Pipe bombs. Once we’d mastered flash gunpowder and nitre-soaked cotton fuses, the natural next step (thanks to the IRA advertising the possibilities) was pipe bombs. Setting them off in drainage tunnels underneath roads was great fun: the sound was focused and projected across the fields and you could go in afterwards and marvel at the scars and burns on the concrete.
Happy days. I’d say that this and chemistry sets taught many of us to be careful, more so than others our age might have been. Any idiot who started playing with fire around all those chemicals to show off soon got jumped on and kicked out.
Don’t do that in a rust-and-aluminium environment either. It’s fun once.
Rich Woods says
I have one of those too. Gained while preparing carrots for my brother’s pet rabbit when I was ten. Preparing with a hatchet. D’oh!
Being a bit older than you (it seems) I’d never hears of pipe bombs (or much about the IRA).
You see, you young fellows have all the fun!!
Thumper: Who Presents Boxes Which Are Not Opened says
I had something like this as a kid, but nowhere near as large. It was still a lot of fun :) it came with strict instructions to only mix the chemicals according to the method given for the various experiments. Predictably enough I ignored this warning, with some fairly unpredictable results, especially when the alcohol-burner was also involved… which it normally was.
Thumper: Who Presents Boxes Which Are Not Opened says
@ richardelguru, blf, and Rich Woods
I well remember the day that my friend arrived at my house, excited as all hell, clutching a freshly-printed copy of The Anarchist’s Cookbook; basically a big recipe book of home-made explosives, some amusing but some potential terrorist material, available for free online.

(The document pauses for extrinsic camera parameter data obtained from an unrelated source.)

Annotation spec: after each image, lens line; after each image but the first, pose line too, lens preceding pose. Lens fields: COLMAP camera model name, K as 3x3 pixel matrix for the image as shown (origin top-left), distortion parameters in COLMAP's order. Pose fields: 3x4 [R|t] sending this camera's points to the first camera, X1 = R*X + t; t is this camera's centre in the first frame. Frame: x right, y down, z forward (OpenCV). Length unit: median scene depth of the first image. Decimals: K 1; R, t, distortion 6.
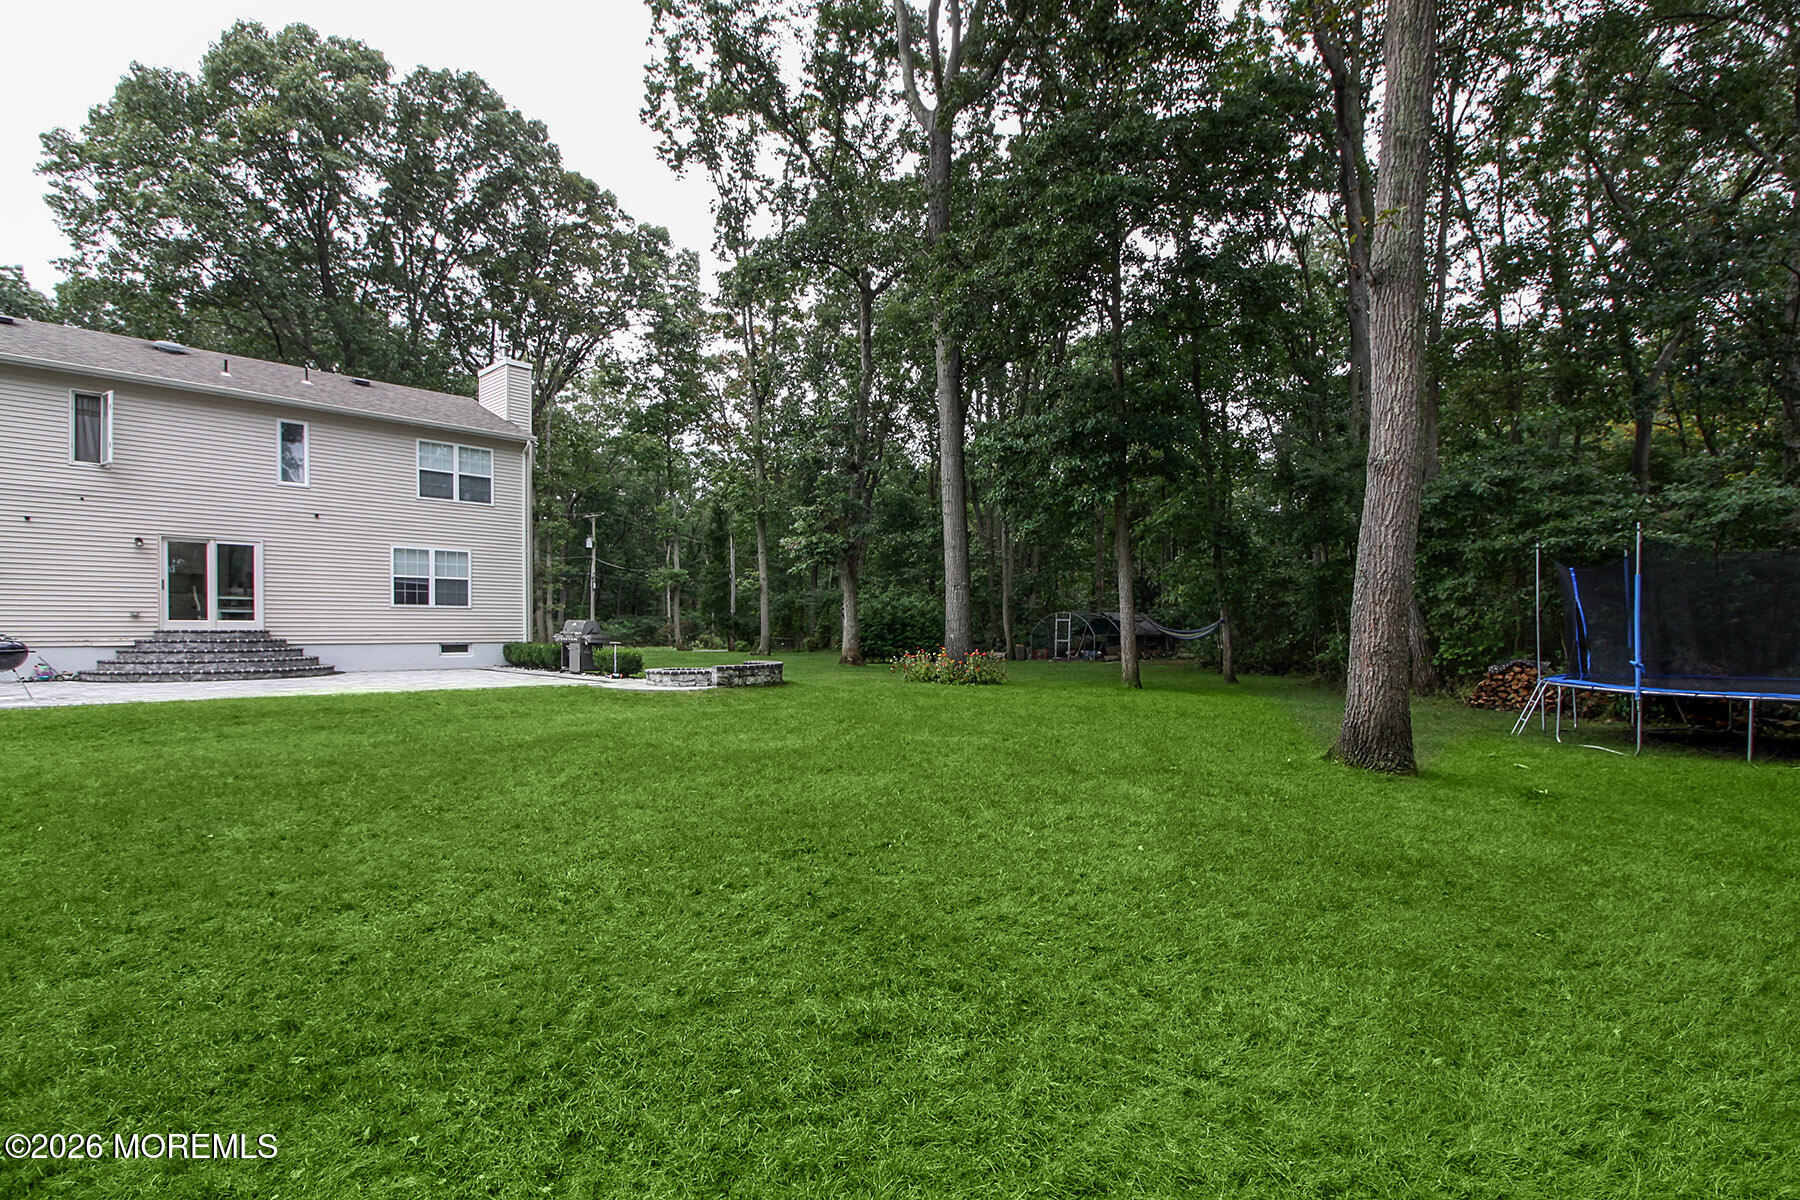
lens RADIAL K [[853.3, 0, 925.8], [0, 853.3, 641.0], [0, 0, 1]] dist [-0.019800, -0.001018]
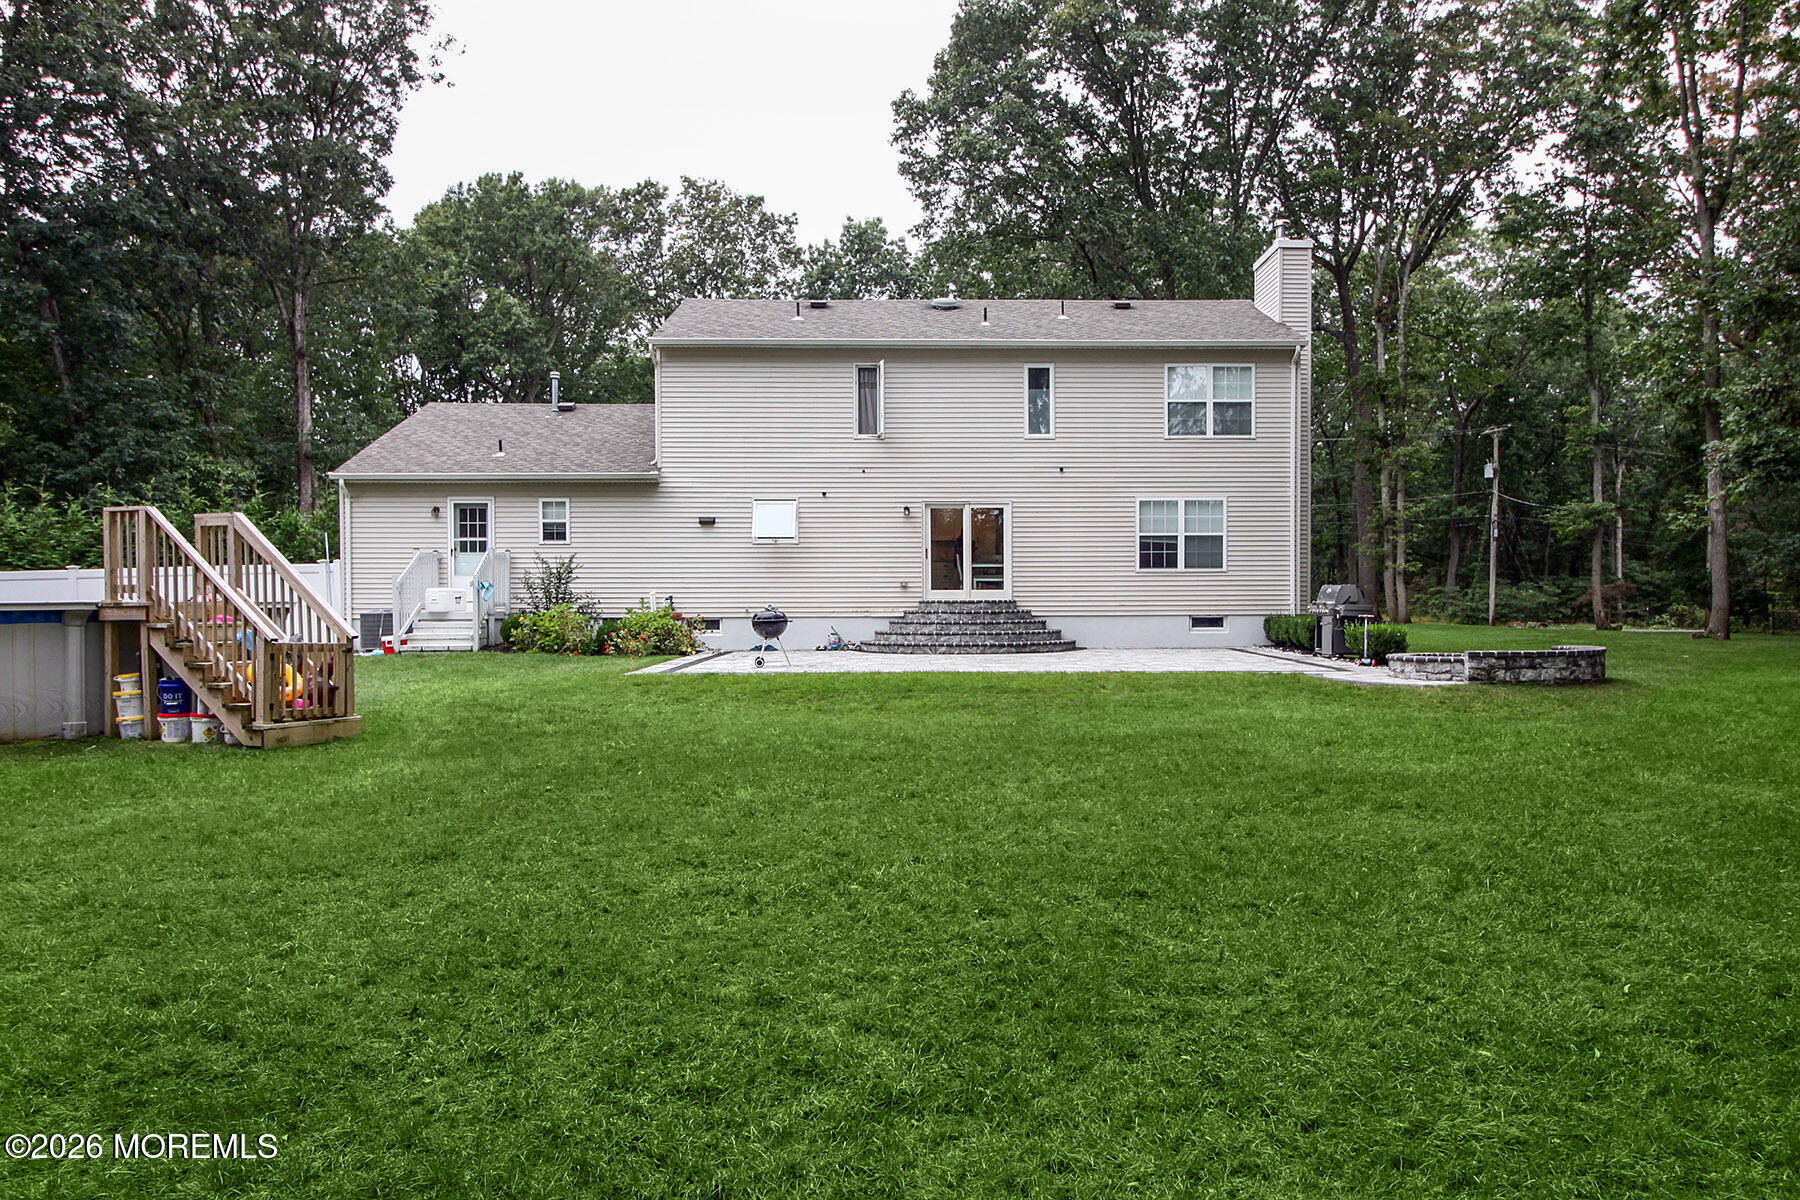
lens RADIAL K [[1229.2, 0, 961.7], [0, 1229.2, 624.9], [0, 0, 1]] dist [-0.001315, -0.003747]
pose [[0.701986, 0.010128, -0.712119, 0.115468], [-0.003810, 0.999938, 0.010465, 0.000170], [0.712181, -0.004633, 0.701981, 0.030295]]
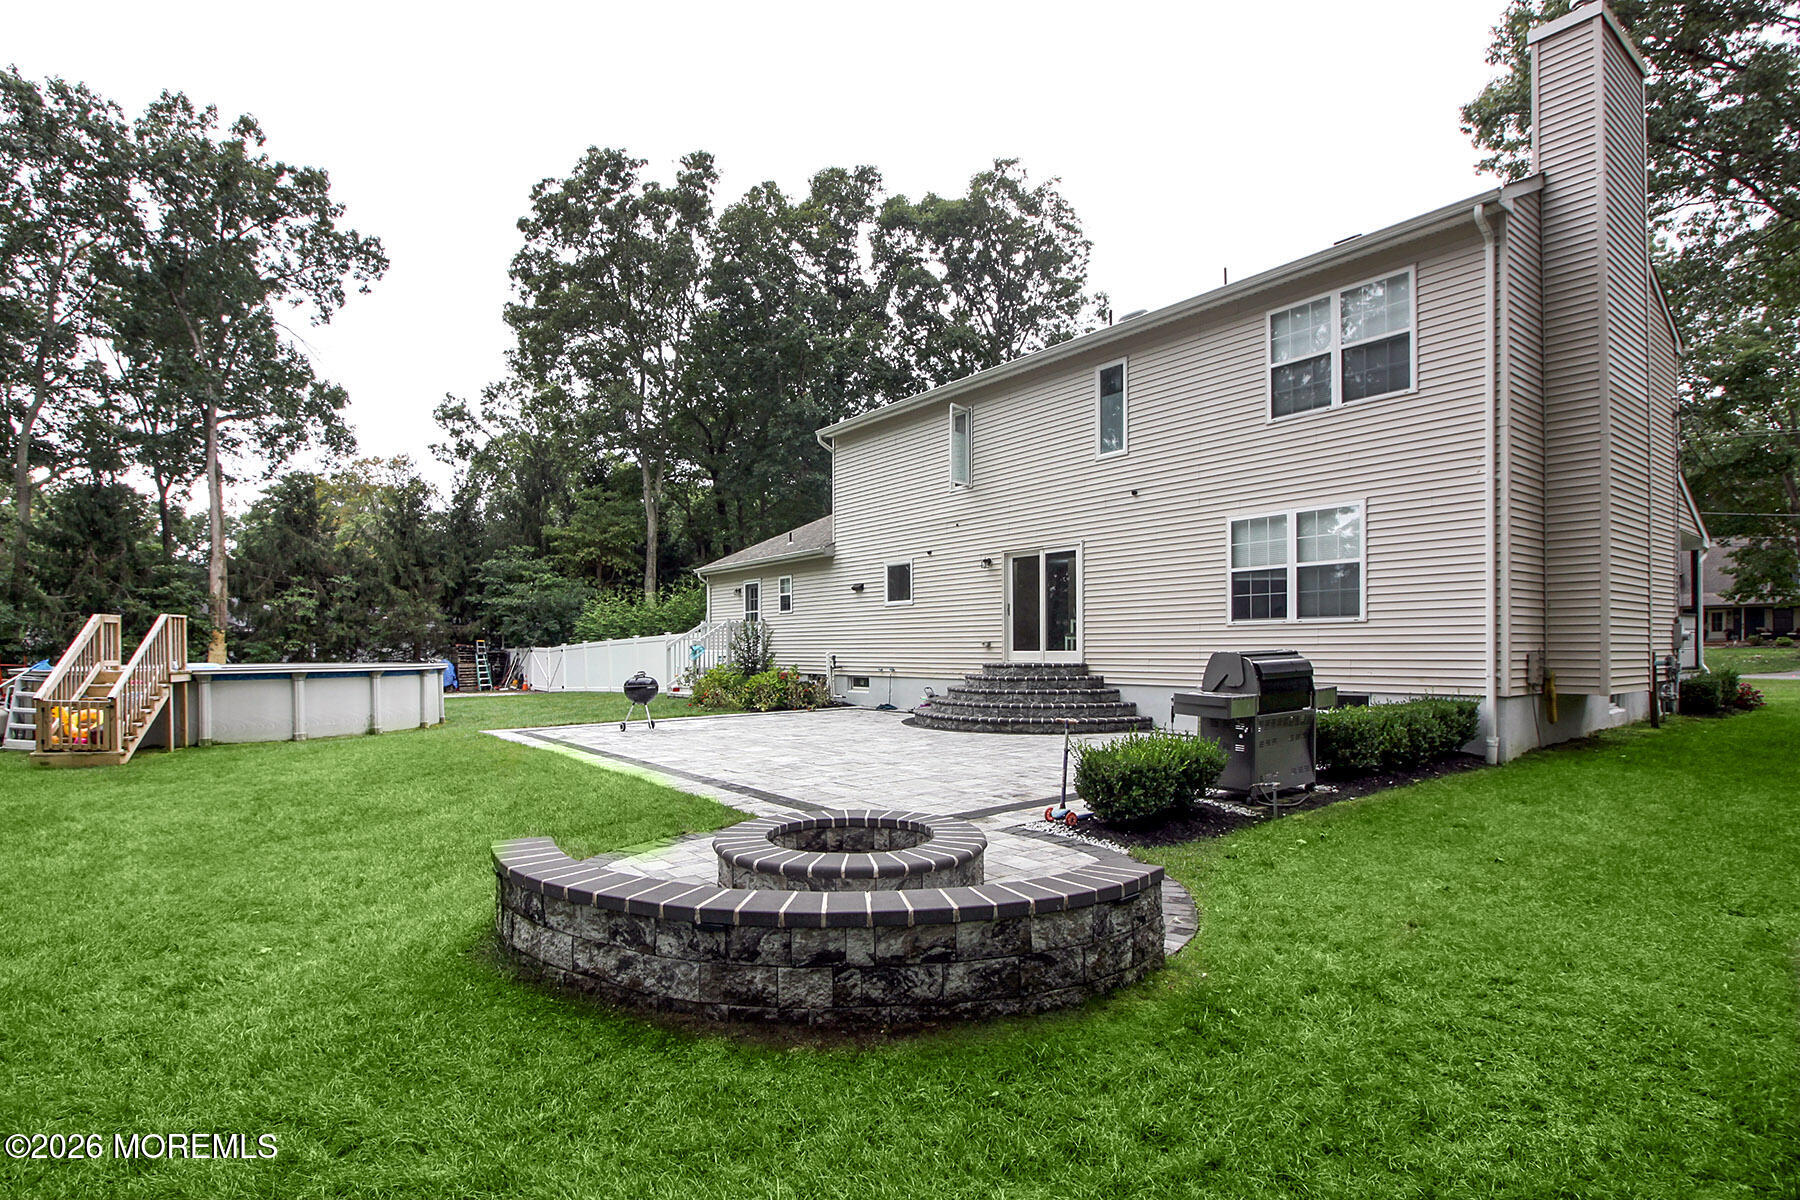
lens RADIAL K [[853.3, 0, 925.8], [0, 853.3, 641.0], [0, 0, 1]] dist [-0.019800, -0.001018]
pose [[-0.152889, 0.002233, -0.988241, -0.029762], [0.003428, 0.999993, 0.001730, -0.032801], [0.988237, -0.003124, -0.152895, 0.935296]]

We’d already found several ways of making amusing explosives with non-safety matches, and were working on a plan to make some black powder, but that book broadened our horizons considerably.
It was the noughties by the time I got around to doing all this, and safety standards (as well as knowledge of the devious destructiveness of teenage boys, presumably) had been considerably broadened. We had to steal the sulphur and potassium nitrate for the black powder from the school chemistry cupboard. It took months before we managed to get hold of any! They were very careful to keep that thing locked.
Still, in the end we managed to get about a kilo of each. We combined that with a bag of lumpwood charcoal, a hammer, and, much to his mother’s chagrin, a food processor (to powder the charcoal; thankfully we knew enough not to mix the actual powder in it), and before you knew it we’d blown a small tree straight up out of the ground. It turns out a baked-bean can full of black powder is actually quite a lot of black powder.